▸ **SOURCE PASSAGE**:
Internal functions

GWAS(marker_effects_file,map_file,model;header=true,window_size="1 Mb",threshold=0.001)

run genomic window-based GWAS

• MCMC samples of marker effects are stored in markereffectsfile with delimiter ','.
• model is either the model::MME used in analysis or the genotypic cavariate matrix M::Array
• map_file has the (sorted) marker position information with delimiter ','.
• File format:

markerID,chromosome,position
m1,1,16977
m2,1,434311
m3,1,1025513
m4,2,70350
m5,2,101135

GWAS(marker_effects_file,model;header=true,window_size=100,threshold=0.001)

run genomic window-based GWAS without a map file

• MCMC samples of marker effects are stored in markereffectsfile with delimiter ','.
• window_size is either a constant (identical number of markers in each window) or an array of number of markers in each window
• model is either the model::MME used in analysis or the genotypic covariate matrix M::Array
• File format:

GWAS(marker_effects_file;header=true)

Compute the model frequency for each marker (the probability the marker is included in the model) using samples of marker effects stored in markereffectsfile.

▸ **SUPPLIED INFORMATION**:
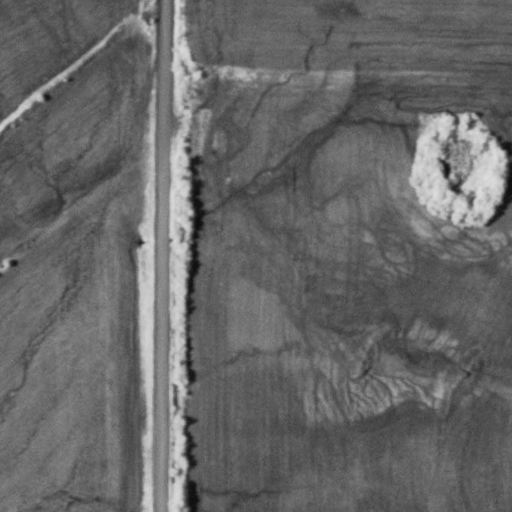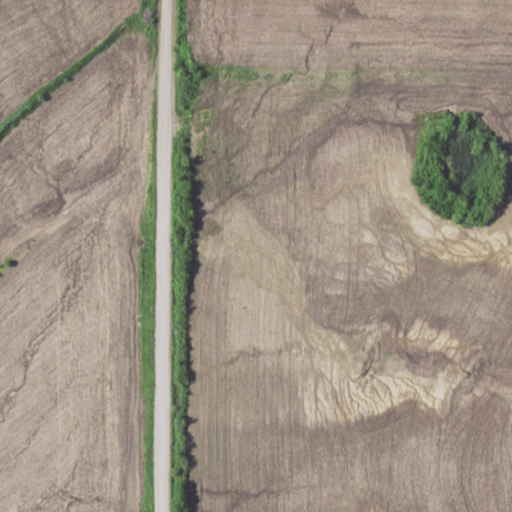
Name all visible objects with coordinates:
road: (162, 256)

▸ **PROBLEM DETAILS**:
Update the GWAS documentation, starting at "run genomic window-based GWAS without" and ending at "GWAS(marker_effects_file;header=true)", and replace "constant" with "fixed number".

▸ **PROBLEM SOLUTION**:
run genomic window-based GWAS without a map file

• MCMC samples of marker effects are stored in markereffectsfile with delimiter ','.
• window_size is either a fixed number (identical number of markers in each window) or an array of number of markers in each window
• model is either the model::MME used in analysis or the genotypic covariate matrix M::Array
• File format:

GWAS(marker_effects_file;header=true)